We keep the Value Proposition Canvas (VPC) on one page: Customer Jobs, Pains, Gains, and Products/Services → Pain Relievers / Gain Creators. Then we translate that into a Quantifiable Value Proposition (QVP)—a single sentence we can measure:

For [segment], [tool] reduces/increases [metric] by [amount] within [timeframe] at [cost].

CareHub QVP (measured)

For property teams, CareHub reduces duplicate tickets and blind escalations, aiming for a lower median time‑to‑resolution and fewer off‑channel pings per week—tracked per building.

Awards QVP (measured)

For awards organizers, our voting system improves vote integrity and auditability—targeting high verification rates, low anomaly flags, and instant, exportable tallies.

Marketing Portal QVP (proven)

For growth teams, the portal lifts conversion by aligning creative and spend decisions—$2.6M in closed sales in 60 days on $30k ad spend in our own deployment.

The VPC keeps us honest about the job; the QVP forces a number we can defend. If a tool cannot earn a line on someone’s P&L, it is a toy.

How we ship faster now: assemble the known universe

Auth & roles: hosted auth or Postgres auth; supply a role matrix and let AI wire checks/tests.

Data layer: Postgres first; migrations from a schema doc; boring names win.

CRUD & tables: scaffold list/detail/edit with validation and empty states.

File storage: object storage + signed URLs.

Background jobs: queues for parsers, retries, webhooks, nightly rollups.

Integrations: start with one source of truth—CSV, API, or inbox—and normalize.

Retrieval for AI: keep models simple by feeding the right docs and examples.

Observability: log every automated decision; add audit trails day one.

Human‑in‑the‑loop: explicit escalation and a clean return path.

We are not reinventing frameworks; we are composing them with taste.

The six-day loop (our default sprint)

Day 1 — Memo & map. Two pages: user, pain, “done,” anti‑goals. One sequence diagram.

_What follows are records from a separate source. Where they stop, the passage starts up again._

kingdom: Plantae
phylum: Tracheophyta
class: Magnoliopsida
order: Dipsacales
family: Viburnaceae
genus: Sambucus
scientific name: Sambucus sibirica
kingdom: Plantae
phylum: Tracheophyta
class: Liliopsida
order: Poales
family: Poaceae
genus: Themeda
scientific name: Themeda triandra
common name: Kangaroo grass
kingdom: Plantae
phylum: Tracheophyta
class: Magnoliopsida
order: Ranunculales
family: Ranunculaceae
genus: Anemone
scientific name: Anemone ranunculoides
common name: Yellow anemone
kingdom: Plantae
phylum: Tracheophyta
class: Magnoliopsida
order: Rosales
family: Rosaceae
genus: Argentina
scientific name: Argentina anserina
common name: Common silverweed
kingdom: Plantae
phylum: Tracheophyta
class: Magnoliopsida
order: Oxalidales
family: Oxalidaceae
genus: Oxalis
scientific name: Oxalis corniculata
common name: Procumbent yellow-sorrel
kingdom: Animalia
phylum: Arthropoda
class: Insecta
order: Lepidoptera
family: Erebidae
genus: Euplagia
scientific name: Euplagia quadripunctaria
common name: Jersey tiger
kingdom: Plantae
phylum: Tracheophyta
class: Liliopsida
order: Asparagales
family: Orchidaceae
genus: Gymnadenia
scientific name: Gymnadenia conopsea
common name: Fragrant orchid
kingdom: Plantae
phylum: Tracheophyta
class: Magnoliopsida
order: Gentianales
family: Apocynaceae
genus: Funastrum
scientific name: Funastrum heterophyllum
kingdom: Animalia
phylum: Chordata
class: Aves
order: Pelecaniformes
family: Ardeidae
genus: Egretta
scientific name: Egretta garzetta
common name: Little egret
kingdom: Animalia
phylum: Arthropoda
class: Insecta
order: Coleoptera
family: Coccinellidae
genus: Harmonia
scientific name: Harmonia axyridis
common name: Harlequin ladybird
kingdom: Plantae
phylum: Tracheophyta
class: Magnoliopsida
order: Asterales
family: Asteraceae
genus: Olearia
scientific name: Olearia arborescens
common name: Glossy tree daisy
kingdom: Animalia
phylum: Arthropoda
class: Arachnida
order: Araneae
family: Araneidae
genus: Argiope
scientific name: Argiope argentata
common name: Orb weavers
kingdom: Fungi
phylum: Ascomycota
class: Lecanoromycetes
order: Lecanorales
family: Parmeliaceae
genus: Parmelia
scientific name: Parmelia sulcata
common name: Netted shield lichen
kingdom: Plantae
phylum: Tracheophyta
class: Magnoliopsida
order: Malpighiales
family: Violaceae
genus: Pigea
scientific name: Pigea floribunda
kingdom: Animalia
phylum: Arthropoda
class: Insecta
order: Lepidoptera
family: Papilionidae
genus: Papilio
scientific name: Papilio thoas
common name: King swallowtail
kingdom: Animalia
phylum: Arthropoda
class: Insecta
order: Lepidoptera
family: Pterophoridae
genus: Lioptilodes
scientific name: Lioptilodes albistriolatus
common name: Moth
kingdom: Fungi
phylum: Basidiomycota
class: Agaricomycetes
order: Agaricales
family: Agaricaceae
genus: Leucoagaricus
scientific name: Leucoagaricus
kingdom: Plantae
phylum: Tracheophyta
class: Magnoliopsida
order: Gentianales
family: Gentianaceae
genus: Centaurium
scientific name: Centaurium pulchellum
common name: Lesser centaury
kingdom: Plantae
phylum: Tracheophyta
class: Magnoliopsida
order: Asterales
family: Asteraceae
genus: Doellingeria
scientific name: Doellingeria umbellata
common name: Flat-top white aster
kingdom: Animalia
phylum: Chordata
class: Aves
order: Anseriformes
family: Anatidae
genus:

Days 2–3 — Walking path. Auth, database, and one end‑to‑end flow with fake data.

Day 4 — Real data. Parse the export or hit the API. Delete the mock.

Day 5 — Edges. Errors, retries, permissions, logs, and human handoff.

Day 6 — Docs, demo, deploy. Ship to first users; record three changes for next week.

We pivot often, but pivoting is not flailing when the compass is steady: remove pain today, keep the system small, and let compounding do its work.

Common objections

“Isn’t this commoditized? Anyone can call the same model.” Yes—and irrelevant. The moat is intimacy with the workflow. Stand where the friction lives: the midnight CSV, the nine‑click vendor portal, the status meeting that should not exist. That is where wedges start.

“Won’t AI make everyone equally fast?” Power tools amplify differences. With taste and proximity to the problem, you lap teams with larger budgets who are still pitching platforms no one asked for.

The path to a unicorn

I want to build a unicorn—not for the label, but because unicorns emerge when usefulness compounds long enough. The shape is predictable: a stack of small tools that matter, glued together by taste, hardened by real edges, and proven with numbers. AI accelerates assembly; accountability and standards stay with us.

If you are building now, try this this week: sit with one user, write the paragraph that explains their job in plain language, map the VPC, convert it into a QVP, name the parts that already exist, and let AI assemble the first walking path. Ship the smallest thing that makes tomorrow easier. Then do it again.

Build things that matter. The rest follows.